Yog Joy (1938-1996) was an Indian photojournalist whose published works include over 1,000 pictures of news and of human interest themes in international newspapers, periodicals, and books. Born into a humble background in the Sargodha District, he rose to become a prominent figure in Indian press photography. He spent over 20 years with The Tribune, eventually serving as their photo editor.

==Biography==
Joy came from a rural background. Born in the Sargodha District of Pakistan, he completed his education from Rohtak and pursued photography.
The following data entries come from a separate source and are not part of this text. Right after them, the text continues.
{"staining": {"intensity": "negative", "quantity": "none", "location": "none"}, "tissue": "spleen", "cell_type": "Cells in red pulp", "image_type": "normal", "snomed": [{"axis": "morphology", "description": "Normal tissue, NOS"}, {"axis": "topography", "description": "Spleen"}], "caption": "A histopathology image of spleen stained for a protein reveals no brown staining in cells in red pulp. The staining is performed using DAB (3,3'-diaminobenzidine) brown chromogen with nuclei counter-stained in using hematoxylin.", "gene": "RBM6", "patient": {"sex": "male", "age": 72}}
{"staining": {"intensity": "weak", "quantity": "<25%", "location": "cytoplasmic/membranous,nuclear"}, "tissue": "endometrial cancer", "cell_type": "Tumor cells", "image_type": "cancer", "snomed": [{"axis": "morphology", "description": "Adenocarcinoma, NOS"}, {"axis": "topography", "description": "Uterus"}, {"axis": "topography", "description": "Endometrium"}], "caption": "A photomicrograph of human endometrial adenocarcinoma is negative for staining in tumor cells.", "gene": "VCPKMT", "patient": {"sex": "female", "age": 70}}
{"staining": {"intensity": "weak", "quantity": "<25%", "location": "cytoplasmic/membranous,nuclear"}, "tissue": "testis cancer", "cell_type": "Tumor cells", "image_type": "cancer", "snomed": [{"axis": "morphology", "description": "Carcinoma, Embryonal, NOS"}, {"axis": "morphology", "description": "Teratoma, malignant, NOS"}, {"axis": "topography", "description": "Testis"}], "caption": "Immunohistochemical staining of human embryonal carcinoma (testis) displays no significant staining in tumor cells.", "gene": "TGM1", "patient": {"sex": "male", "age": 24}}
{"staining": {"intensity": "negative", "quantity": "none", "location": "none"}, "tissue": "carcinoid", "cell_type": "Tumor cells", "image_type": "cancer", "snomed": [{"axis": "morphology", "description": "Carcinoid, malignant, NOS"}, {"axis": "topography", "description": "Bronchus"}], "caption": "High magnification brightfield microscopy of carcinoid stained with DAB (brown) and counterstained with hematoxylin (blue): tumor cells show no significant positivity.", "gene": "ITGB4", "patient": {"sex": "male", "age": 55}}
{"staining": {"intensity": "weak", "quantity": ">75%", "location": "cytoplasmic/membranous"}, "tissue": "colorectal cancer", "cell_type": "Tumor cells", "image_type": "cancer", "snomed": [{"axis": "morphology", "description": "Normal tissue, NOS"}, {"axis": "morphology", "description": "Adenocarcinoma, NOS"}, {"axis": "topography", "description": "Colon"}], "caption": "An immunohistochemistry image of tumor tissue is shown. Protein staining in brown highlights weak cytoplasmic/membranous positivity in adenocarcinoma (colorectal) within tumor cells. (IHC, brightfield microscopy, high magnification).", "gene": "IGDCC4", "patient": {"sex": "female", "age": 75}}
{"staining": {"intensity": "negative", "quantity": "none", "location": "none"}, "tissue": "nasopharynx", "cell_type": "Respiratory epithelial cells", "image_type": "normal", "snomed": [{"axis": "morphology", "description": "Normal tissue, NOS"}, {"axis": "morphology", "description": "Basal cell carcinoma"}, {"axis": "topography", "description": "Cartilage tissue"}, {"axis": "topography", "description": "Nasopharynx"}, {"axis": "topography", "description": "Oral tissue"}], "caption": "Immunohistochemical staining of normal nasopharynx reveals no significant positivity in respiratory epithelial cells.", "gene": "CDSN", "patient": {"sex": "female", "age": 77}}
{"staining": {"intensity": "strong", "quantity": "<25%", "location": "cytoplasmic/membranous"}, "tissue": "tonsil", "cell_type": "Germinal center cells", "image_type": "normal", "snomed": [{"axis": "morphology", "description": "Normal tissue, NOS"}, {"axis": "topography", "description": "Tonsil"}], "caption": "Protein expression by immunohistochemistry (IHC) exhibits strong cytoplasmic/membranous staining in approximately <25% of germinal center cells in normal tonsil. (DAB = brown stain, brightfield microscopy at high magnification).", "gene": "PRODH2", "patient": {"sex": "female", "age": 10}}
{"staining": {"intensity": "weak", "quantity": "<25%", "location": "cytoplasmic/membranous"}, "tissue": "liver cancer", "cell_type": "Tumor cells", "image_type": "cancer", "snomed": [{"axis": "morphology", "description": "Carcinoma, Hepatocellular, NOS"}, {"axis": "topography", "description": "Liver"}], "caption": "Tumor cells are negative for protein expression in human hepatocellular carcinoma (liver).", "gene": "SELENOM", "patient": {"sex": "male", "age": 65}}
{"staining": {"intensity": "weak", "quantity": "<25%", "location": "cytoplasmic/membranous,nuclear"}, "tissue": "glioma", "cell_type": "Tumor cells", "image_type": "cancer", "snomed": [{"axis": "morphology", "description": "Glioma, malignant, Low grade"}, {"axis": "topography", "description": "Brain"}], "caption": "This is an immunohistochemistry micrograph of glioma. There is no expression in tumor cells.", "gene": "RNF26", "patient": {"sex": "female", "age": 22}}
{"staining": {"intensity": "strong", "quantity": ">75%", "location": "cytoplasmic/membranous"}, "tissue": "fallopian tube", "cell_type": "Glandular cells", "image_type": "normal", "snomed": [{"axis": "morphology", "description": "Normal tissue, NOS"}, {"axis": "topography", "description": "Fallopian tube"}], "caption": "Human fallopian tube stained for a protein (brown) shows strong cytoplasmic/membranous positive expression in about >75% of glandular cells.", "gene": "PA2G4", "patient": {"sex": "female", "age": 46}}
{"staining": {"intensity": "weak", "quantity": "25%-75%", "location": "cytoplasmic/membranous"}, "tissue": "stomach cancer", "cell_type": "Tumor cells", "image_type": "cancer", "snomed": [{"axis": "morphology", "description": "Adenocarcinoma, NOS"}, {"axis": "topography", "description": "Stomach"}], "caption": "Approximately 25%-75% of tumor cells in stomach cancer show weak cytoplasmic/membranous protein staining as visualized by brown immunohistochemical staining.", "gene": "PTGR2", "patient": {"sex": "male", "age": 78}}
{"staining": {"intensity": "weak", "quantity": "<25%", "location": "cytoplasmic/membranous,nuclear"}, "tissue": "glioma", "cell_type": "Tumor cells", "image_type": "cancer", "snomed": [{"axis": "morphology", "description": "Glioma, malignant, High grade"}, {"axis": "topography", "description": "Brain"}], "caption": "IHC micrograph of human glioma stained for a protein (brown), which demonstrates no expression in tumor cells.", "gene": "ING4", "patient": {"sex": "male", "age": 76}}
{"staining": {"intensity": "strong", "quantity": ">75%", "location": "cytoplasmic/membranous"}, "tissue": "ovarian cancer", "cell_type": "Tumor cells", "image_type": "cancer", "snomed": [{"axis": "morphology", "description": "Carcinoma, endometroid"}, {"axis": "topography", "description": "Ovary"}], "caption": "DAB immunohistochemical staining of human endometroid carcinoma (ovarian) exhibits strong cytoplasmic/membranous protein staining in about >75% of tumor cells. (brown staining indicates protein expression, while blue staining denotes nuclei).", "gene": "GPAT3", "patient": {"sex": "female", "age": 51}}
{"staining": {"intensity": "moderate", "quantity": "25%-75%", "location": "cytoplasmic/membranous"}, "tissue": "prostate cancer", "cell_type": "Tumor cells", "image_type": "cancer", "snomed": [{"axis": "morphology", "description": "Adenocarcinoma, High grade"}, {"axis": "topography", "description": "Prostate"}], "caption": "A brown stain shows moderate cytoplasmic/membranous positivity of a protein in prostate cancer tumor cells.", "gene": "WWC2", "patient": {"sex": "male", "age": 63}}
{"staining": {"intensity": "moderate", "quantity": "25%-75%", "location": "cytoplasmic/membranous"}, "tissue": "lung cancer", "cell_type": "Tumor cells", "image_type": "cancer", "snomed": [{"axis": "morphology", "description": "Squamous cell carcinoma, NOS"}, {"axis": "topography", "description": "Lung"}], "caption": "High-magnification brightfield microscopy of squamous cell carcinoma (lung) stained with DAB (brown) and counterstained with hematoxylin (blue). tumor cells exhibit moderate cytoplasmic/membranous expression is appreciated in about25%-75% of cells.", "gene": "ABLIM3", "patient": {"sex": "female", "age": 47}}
He has been honoured with national and international awards which include the National Press Award; All India Press Photography Competition Award; 'Sakaal' Golden Jubilee National Award for outstanding news photography; The Lalit Kala Akademi's Portfolio Award, UNICEF photo awards on themes of the 'Girl Child' and 'Child needs Peace'; second prize in the UNESCO National Photo competition, second prize in "Fun with Mazda" organized by Mazda for three consecutive years (1985, 1986 and 1987); a medal in the World Photo Contest 1993 organised by UNESCO and ACCU, Japan, and first position in the Kodak Awards for Photographic Excellence in the professional category in 1998.

== Career and notable incidents ==
During his career, Joy was known for his dedicated and risky on-the-ground reporting. In October 1979, while covering a political clash between Akali and Janata Party workers in Chandigarh, he was severely assaulted by the local police for refusing to surrender his camera's film roll, an incident that drew significant attention to press freedom challenges at the time.

In addition to his journalism, he was an executive member of both the Punjab Lalit Kala Akademi and Chandigarh Lalit Kala Akademi, and his work has been featured in posthumous photographic retrospectives across India.